The sixth leading cause of death across the United States is Alzheimer’s disease, the third highest fatal disorder for American citizens over the age of 65. Alzheimer’s disease is the most common cause of dementia in older people and the disease is essentially when a person suffers a steady decline of all cognitive functioning.
It is our duty to raise awareness of this debilitating disease across the United States.
Symptoms and Signs
As in any other situation, every individual is different and the effect Alzheimer’s disease has on a person varies greatly depending on the individual afflicted. Typically, however, the onset of Alzheimer’s is noticeable by a decline in a person’s short and/or long-term memory. In particular, vision and spatial issues, impaired judgment and a regular loss of words during mid-conversation.

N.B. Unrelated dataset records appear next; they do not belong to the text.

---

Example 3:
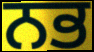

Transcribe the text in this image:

ਨਭ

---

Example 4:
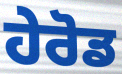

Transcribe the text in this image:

ਹੇਰੋਡ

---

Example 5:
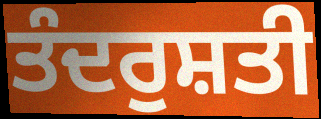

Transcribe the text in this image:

ਤੰਦਰੁਸ਼ਤੀ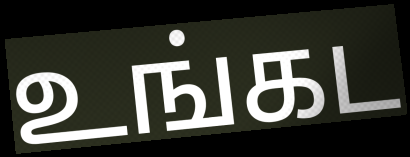
உங்கடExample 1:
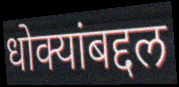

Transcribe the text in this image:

धोक्यांबद्दल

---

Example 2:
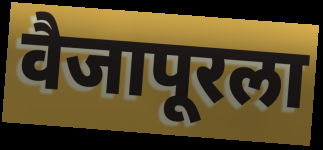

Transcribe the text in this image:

वैजापूरला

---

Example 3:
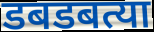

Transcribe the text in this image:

डबडबत्या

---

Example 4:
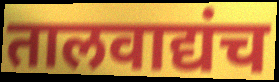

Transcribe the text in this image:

तालवाद्यंच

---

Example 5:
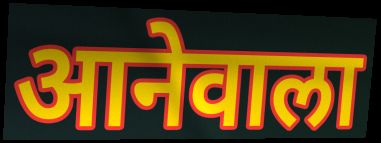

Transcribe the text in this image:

आनेवालाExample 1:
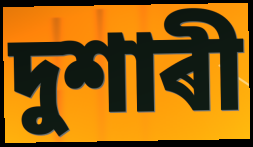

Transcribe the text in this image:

দুশাৰী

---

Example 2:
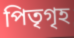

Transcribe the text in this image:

পিতৃগৃহ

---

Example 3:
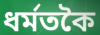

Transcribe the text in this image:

ধৰ্মতকৈ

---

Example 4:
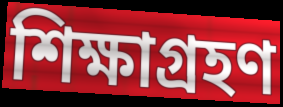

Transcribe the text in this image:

শিক্ষাগ্ৰহণ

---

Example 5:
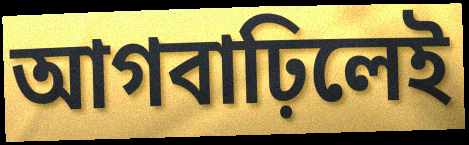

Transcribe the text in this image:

আগবাঢ়িলেইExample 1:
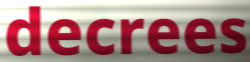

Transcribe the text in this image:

decrees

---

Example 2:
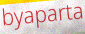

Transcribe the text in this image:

byaparta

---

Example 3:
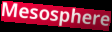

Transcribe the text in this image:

Mesosphere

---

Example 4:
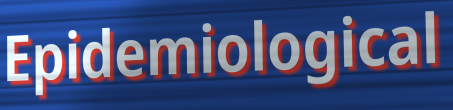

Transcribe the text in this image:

Epidemiological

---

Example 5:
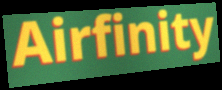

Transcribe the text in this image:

AirfinityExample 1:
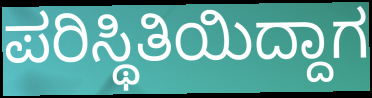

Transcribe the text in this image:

ಪರಿಸ್ಥಿತಿಯಿದ್ದಾಗ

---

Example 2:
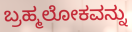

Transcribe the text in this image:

ಬ್ರಹ್ಮಲೋಕವನ್ನು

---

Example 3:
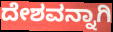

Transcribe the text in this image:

ದೇಶವನ್ನಾಗಿ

In the initial stages of Alzheimer’s, symptoms are sometimes accompanied by an inability to carry out daily chores at the same pace, as well as behavioral and personality changes, repetitive questioning and a tendency to wander away, disorientated. As Alzheimer’s begins to take hold, significant damage occurs to parts of the brain that enable thought, reasoning and language. Often, older people also struggle with sensory processing. Memory loss tends to happen more frequently and for longer amounts of time and your loved one may begin to struggle to recognize you or other family members. This memory loss is often accompanied by an inability to retain new information or an inability to learn new things. Individuals suffering with Alzheimer’s disease often experience increased difficulty in dressing, bathing and personal hygiene.

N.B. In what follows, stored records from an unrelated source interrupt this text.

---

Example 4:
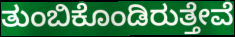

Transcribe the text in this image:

ತುಂಬಿಕೊಂಡಿರುತ್ತೇವೆ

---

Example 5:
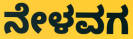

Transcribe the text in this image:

ನೇಳವಗ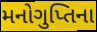
મનોગુપ્તિના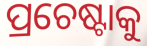
ପ୍ରଚେଷ୍ଟାକୁ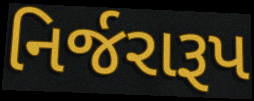
નિર્જરારૂપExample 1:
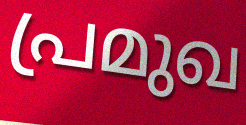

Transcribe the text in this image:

പ്രമുഖ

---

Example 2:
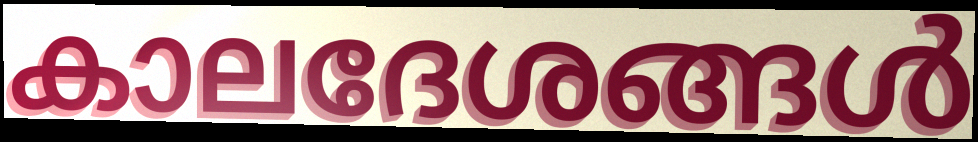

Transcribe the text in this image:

കാലദേശങ്ങൾ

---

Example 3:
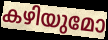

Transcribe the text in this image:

കഴിയുമോ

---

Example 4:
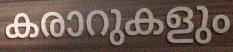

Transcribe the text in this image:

കരാറുകളും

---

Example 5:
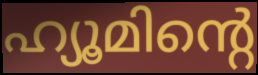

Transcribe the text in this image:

ഹ്യൂമിന്റെ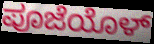
ಪೂಜೆಯೊಳ್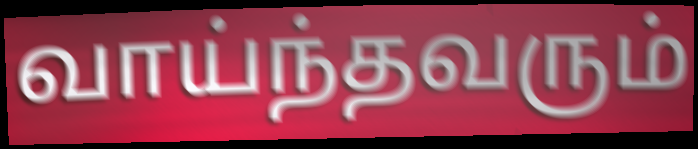
வாய்ந்தவரும்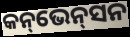
କନ୍‌ଭେନ୍‌ସନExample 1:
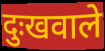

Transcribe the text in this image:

दुःखवाले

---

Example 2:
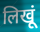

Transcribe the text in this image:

लिखूं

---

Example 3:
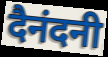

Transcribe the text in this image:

दैनंदनी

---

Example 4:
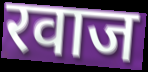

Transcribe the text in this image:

रवाज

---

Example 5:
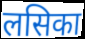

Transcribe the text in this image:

लसिकाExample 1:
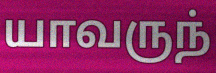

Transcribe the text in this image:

யாவருந்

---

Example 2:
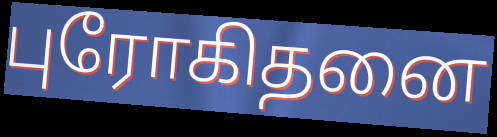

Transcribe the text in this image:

புரோகிதனை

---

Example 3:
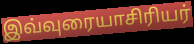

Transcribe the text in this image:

இவ்வுரையாசிரியர்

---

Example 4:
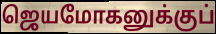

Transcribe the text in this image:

ஜெயமோகனுக்குப்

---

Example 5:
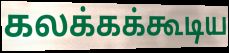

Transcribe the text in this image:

கலக்கக்கூடியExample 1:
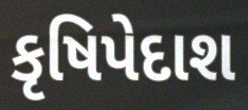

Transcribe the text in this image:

કૃષિપેદાશ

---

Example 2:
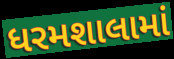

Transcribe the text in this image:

ધરમશાલામાં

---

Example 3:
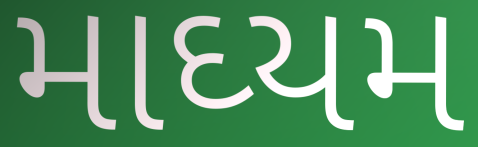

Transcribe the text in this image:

માઘ્યમ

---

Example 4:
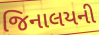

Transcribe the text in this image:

જિનાલયની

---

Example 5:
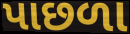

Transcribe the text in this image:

પાછળા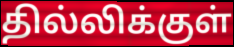
தில்லிக்குள்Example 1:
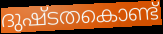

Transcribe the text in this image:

ദുഷ്ടതകൊണ്ട്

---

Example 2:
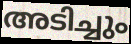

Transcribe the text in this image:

അടിച്ചും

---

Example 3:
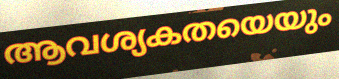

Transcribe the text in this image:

ആവശ്യകതയെയും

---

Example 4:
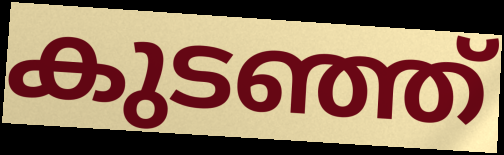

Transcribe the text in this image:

കുടഞ്ഞ്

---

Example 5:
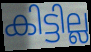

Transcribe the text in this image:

കിട്ടില്ലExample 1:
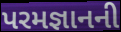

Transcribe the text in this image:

પરમજ્ઞાનની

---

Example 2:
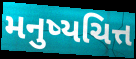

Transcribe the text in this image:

મનુષ્યચિત્ત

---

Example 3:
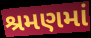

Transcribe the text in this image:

શ્રમણમાં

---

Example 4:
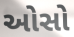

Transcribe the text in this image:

ઓસો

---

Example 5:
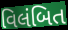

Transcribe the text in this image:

વિલંબિતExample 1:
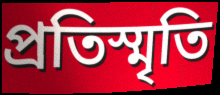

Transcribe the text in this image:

প্রতিস্মৃতি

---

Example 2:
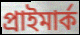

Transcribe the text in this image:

প্রাইমার্ক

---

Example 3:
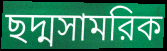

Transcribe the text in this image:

ছদ্মসামরিক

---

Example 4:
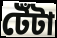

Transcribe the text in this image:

টেঁটা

In the most severe cases, Alzheimer’s renders the person completely unable to communicate and therefore entirely reliant on other people for their care.
The Best Way to Communicate
Your first conversation with someone who has Alzheimer’s, however severe their current symptoms are, can be a troubling, stressful and often deeply upsetting event. However, your duty to your loved one is to remain as calm and as positive as you can be, given the circumstances. When you talk, be careful to sit where your loved one can see and hear you as clearly as possible, where you are well-lit and directly opposite. Speak at a slower pace than usual and don’t jump from topic to topic, ensuring you talk in short and simple sentences.
It is crucial and necessarily respectful to never talk to your loved one like a child; instead, be patient and show them unwavering respect at all times. Avoid quick-fire questioning and instead take your time and even more importantly let them take their time, in answering.
However tempting it is to fall back on reminiscing about previous memories and adventures with your loved one, asking them if they remember a particular event can be a painful and frustrating question for someone suffering with Alzheimer’s. Let them lead the conversation and if they reference a memorable event from the past, let them tell you about it and not the other way around. Always be patient and show sensitivity at all times. For example, if your loved one has forgotten that someone has died, there is no need to incessantly remind them.
Professional Care Options
Assisted living facilities such as assisted living San Diego are a practical and suitable housing alternative to a nursing home or similar facility, especially for older family members. An assisted living complex is essentially a designed neighborhood consisting of numerous homes where professionally trained staff are constantly available to provide help, assistance, care and medical attention should it be needed.
Another option is respite care in adult day centers, which offer people with Alzheimer’s disease the opportunity to socialize with others with similar dementia-based afflictions and to participate in old and new hobbies and activities in a safe, secure and controlled environment. Adult day centers can benefit both your loved one who is suffering with dementia and yourself or their primary caregiver who will benefit from a well-deserved break.
The third most favored option for loved ones of people suffering with Alzheimer’s disease is the option to hire in-home care services, which are provided at home rather than in a professional medical facility. Again, this is a good way to take pressure off the primary caregiver and has the added benefit of maintaining routine and familiarity for your loved one. There are several different types of in-home care services, which include personal care services, homemaker services, skilled care services and companionship services, all of which benefit individuals with specific needs.
Your loved one’s doctor can advise on the most suitable in-home care service based on your loved one’s specific needs and how those needs will change moving forward. Should you decide that this option is the best for your relative, be sure to check with the services that the professional caregiver(s) are trained in dementia care, available at erratic times of the day and night, are trained in first aid and CPR and available to provide references upon request.
The 7 Stages of the Disease
People suffering with Alzheimer’s disease usually go through seven stages, however, it is pertinent to note that every individual is different and the disease can affect one person in a completely different way than another person.
Stage one is when your loved one is still displaying normal outward behavior and only a PET scan would reveal the presence of the disease. Stage two is when slight changes occur, little differences that even a trained professional may not notice and as a person moves to stage three, they start to experience a mild decline and begin to show several of the symptoms outlined above.
As the disease starts to take hold of a person, they move through the stages each time experiencing a sharper and more severe decline, until they reach stage seven. This final stage is when many basic abilities and functions controlled by your brain no longer work and they often need help with the most fundamental activities.
You can rest assured you’re doing everything possible to make this process as comfortable as possible.